- [KUTIPAN TERPILIH]
------------------------------

BACA JUGA: UNBOXING UU NO. 11 TAHUN 2020 TENTANG CIPTA KERJA
Ya, memang presiden punya dasarnya sih, untuk menentukan Perppu. Tapi jangan sampai situ bacanya, lanjut Ayat (2) dan (3) ygy. Dimana di Ayat (2) menyebutkan “Peraturan pemerintah itu harus mendapatkan persetujuan Dewan Perwakilan Rakyat dalam persidangan yang berikut.” Dan di Ayat (3) menyebutkan “Jika tidak mendapat persetujuan, maka peraturan pemerintah itu harus dicabut.”
Noh, intinya sih, Perppu ditetapkan jika ada kegentingan yang memaksa, bukan memaksa ada kegentingan. *ups
Terus kenapa Perppu Ciptaker ini terkesan ‘maksa’ gitu ya? Yuk, simak penjelasannya!

------------------------------

- [DATA MASUKAN]

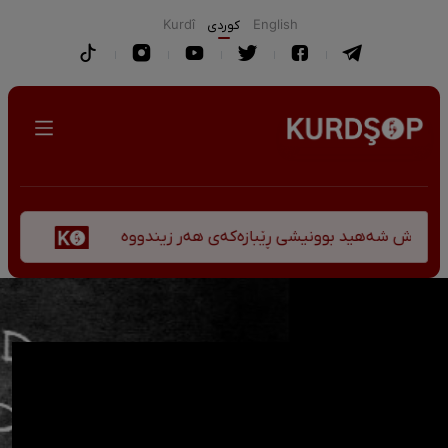
English
كوردی
Kurdî
پێشانگەی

------------------------------

- [KETENTUAN TUGAS]
1. Menurut teks tentang Perppu Cipta Kerja, apa yang harus terjadi pada peraturan pemerintah yang tidak mendapat persetujuan DPR?
2. Kutip teks tentang Perppu Cipta Kerja secara utuh, mulai dari "BACA JUGA: UNBOXING" terus hingga "Yuk, simak penjelasannya!".

- [JAWABAN TIAP BUTIR]
1. Peraturan pemerintah itu harus dicabut.

2.
BACA JUGA: UNBOXING UU NO. 11 TAHUN 2020 TENTANG CIPTA KERJA
Ya, memang presiden punya dasarnya sih, untuk menentukan Perppu. Tapi jangan sampai situ bacanya, lanjut Ayat (2) dan (3) ygy. Dimana di Ayat (2) menyebutkan “Peraturan pemerintah itu harus mendapatkan persetujuan Dewan Perwakilan Rakyat dalam persidangan yang berikut.” Dan di Ayat (3) menyebutkan “Jika tidak mendapat persetujuan, maka peraturan pemerintah itu harus dicabut.”
Noh, intinya sih, Perppu ditetapkan jika ada kegentingan yang memaksa, bukan memaksa ada kegentingan. *ups
Terus kenapa Perppu Ciptaker ini terkesan ‘maksa’ gitu ya? Yuk, simak penjelasannya!